Defendants, in their reply to plaintiffs’ memorandum in opposition, attempt to argue that Convergent Technologies is inapplicable to the kinds of questions posed by defendant. This United States Magistrate Judge disagrees. The Convergent Technologies Court stated, "... there is substantial reason to believe that the early ... filing of sets of contention interrogatoríes that systematically track all of the allegations in an opposing party’s pleadings is a serious form of discovery abuse.” Id. at 337 (emphasis added). A review of the interrogatories submitted to plaintiffs indicates that a significant portion of them meet this description. Although, as noted above and as defendants note in their reply memorandum, interrogatories that seek the identity of witnesses, documents or other tangible evidence may be propounded at any time.

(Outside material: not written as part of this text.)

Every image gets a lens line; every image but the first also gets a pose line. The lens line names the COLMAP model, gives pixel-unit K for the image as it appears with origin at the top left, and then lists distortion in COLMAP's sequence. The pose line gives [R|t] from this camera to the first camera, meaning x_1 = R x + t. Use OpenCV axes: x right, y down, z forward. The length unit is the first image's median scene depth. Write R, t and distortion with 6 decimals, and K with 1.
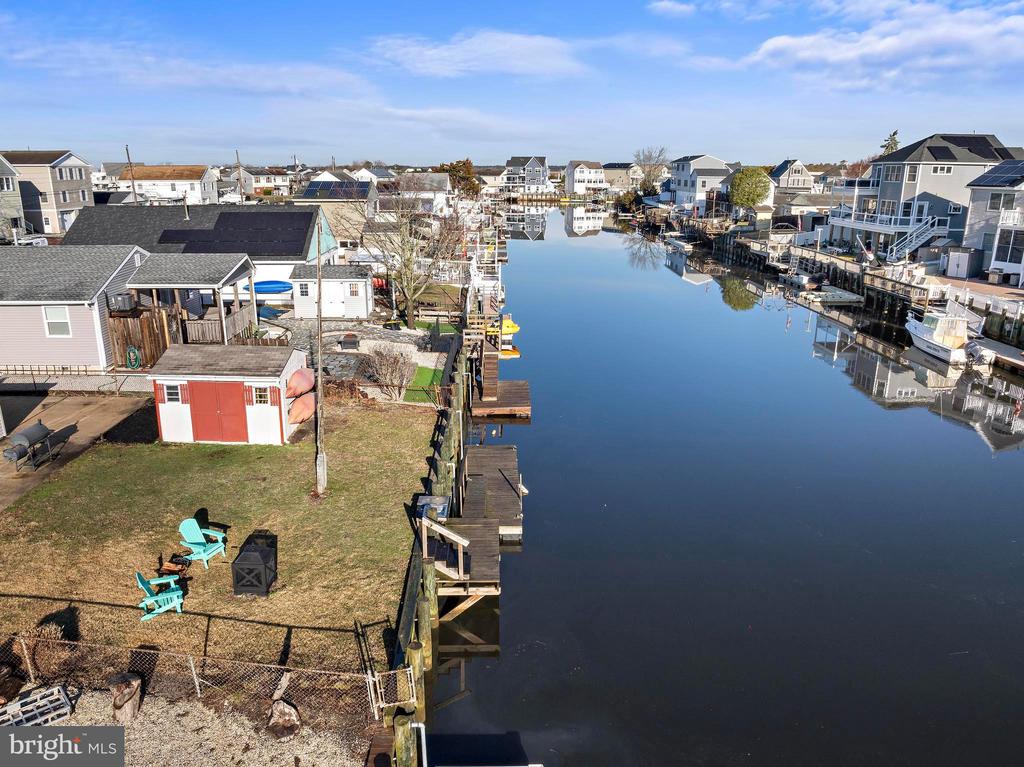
lens RADIAL K [[723.3, 0, 509.7], [0, 723.3, 385.2], [0, 0, 1]] dist [-0.036196, 0.000513]
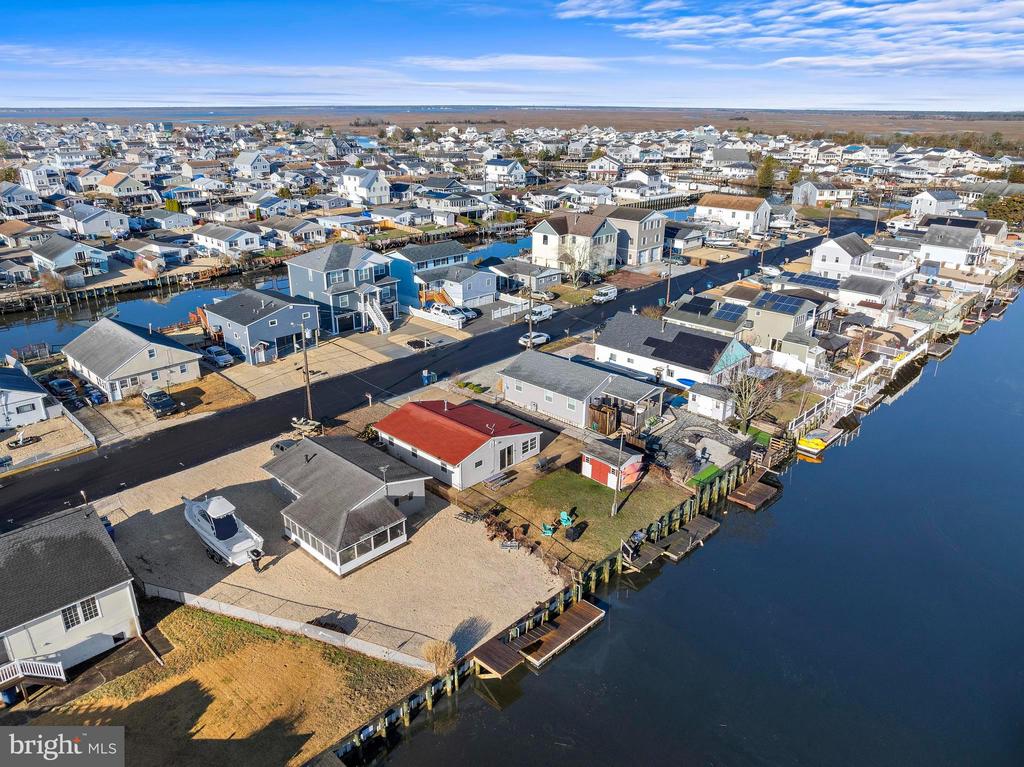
lens RADIAL K [[723.3, 0, 509.7], [0, 723.3, 385.2], [0, 0, 1]] dist [-0.036196, 0.000513]
pose [[0.702634, 0.255480, -0.664105, 0.846446], [-0.202443, 0.966524, 0.157632, -0.500345], [0.682146, 0.023686, 0.730833, -0.956329]]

Because the present complaint is not facially infirm and defendants appear to have control over or adequate access to much of the evidence of their alleged misconduct, the evaluation of their proffered justification demands special vigilance. The parties have failed to inform this Court in any of the documents filed on this point how much discovery remains to be taken in this case. The only indicator this Court has to go on is the “Joint Stipulation Extending Discovery Deadline” filed by the parties in the instant case which states, “[Wjhile the parties have exchanged written discovery, substantial discovery, remains to be conducted ... parties seek an extension ... in the interests of judicial economy ...” Since, by admission of both parties, substantial discovery remains to be conducted, it is unlikely that substantial discovery has yet been completed. Therefore, defendants in the present case have not met any of the conditions required for interrogatories filed early in the pretrial period, before substantial documentary or testimonial discovery has been completed.

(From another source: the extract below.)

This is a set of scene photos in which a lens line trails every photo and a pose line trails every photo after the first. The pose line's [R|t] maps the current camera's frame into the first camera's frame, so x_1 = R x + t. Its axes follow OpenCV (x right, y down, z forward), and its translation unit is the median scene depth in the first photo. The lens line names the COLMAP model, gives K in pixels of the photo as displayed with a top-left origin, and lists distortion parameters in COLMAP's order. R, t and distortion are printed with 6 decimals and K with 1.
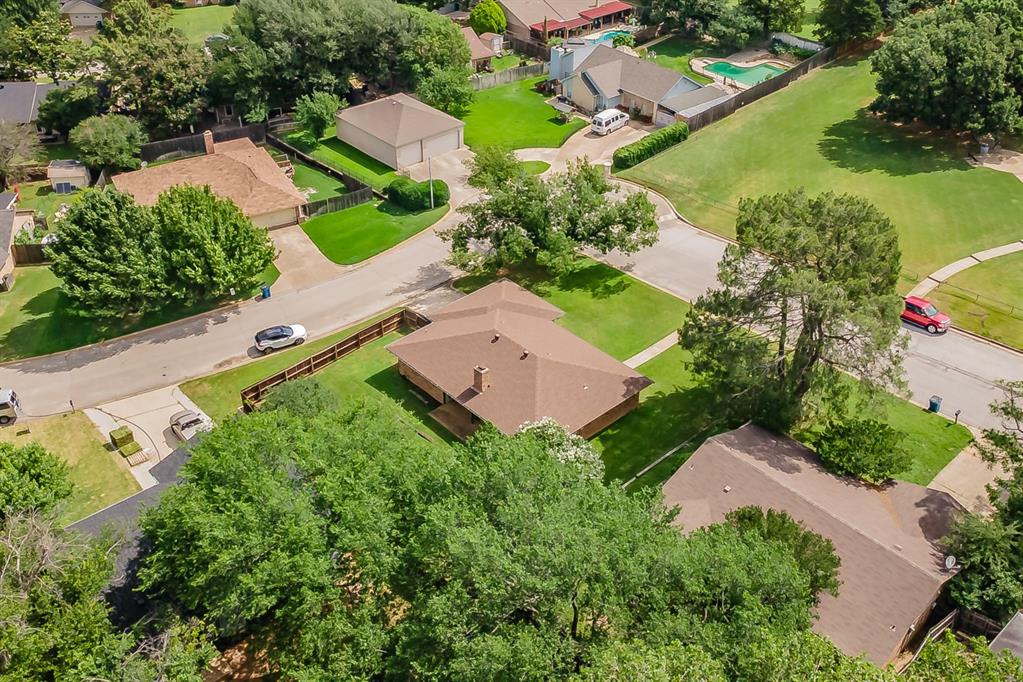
lens RADIAL K [[1093.2, 0, 511.5], [0, 1093.2, 341.0], [0, 0, 1]] dist [0.059459, -0.027987]
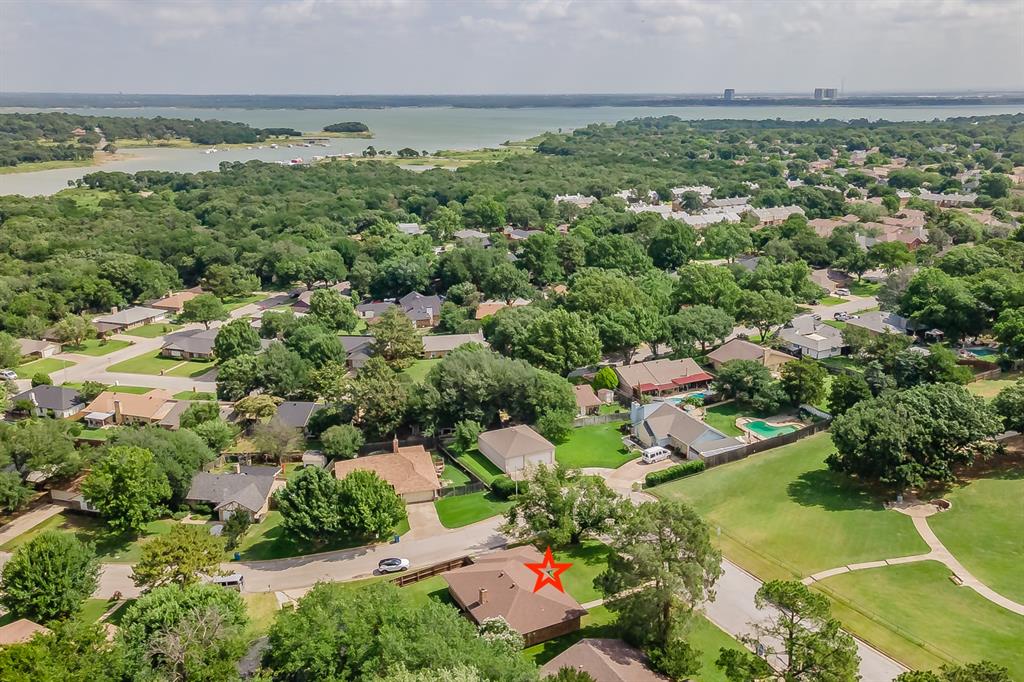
lens RADIAL K [[1094.3, 0, 512.0], [0, 1094.3, 341.0], [0, 0, 1]] dist [0.059459, -0.027987]
pose [[0.951189, 0.053351, -0.303961, 0.349169], [-0.138543, 0.953934, -0.266112, 0.071054], [0.275761, 0.295235, 0.914763, -0.439198]]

For the foregoing reasons, this Court must deny without prejudice3 the Motion of Defendants to Compel Plaintiffs to Respond to Discovery Requests except to the extent that the interrogatories seek the identity of witnesses or of documents or other tangible evidence4. It will be incumbent on both parties’ counsel to coop*97erate in determining which questions fall within the court-approved categories. To the extent that plaintiff asserts that answers to “identification” interrogatories, or any other interrogatories which must be answered under this order, can be found within documents already produced to defendants, plaintiffs must identify with specificity the location and identity of the document in which the relevant information can be found pursuant to Fed.R.Civ.P. 33(c). That rule states that
A specification [of records where responsive information can be found] shall be in sufficient detail to permit the interrogating party to locate and to identify, as readily as can the party served, the records from which the answer may be ascertained.
Therefore, plaintiff will specify in detail any document which they aver contains responsive information.
. Defendants’ motion to dismiss the complaint and plaintiffs’ motion for class certification are also pending before this Court.
. Defendants also seek an award of the costs of filing the instant motion. Because plaintiffs’ opposition to the motion was substantially justified, an award of fees is inappropriate.
. Because the contention interrogatories are premature, at the completion of a substantial amount of discovery in this case, a motion to compel may become timely. Thus the parties should be advised to attempt to resolve any other objections to the interrogatories before such time.
. Obviously, plaintiff can only provide such information as it possesses. To the extent plaintiff has insufficient information to answer an interrogatory, they should so state in their response.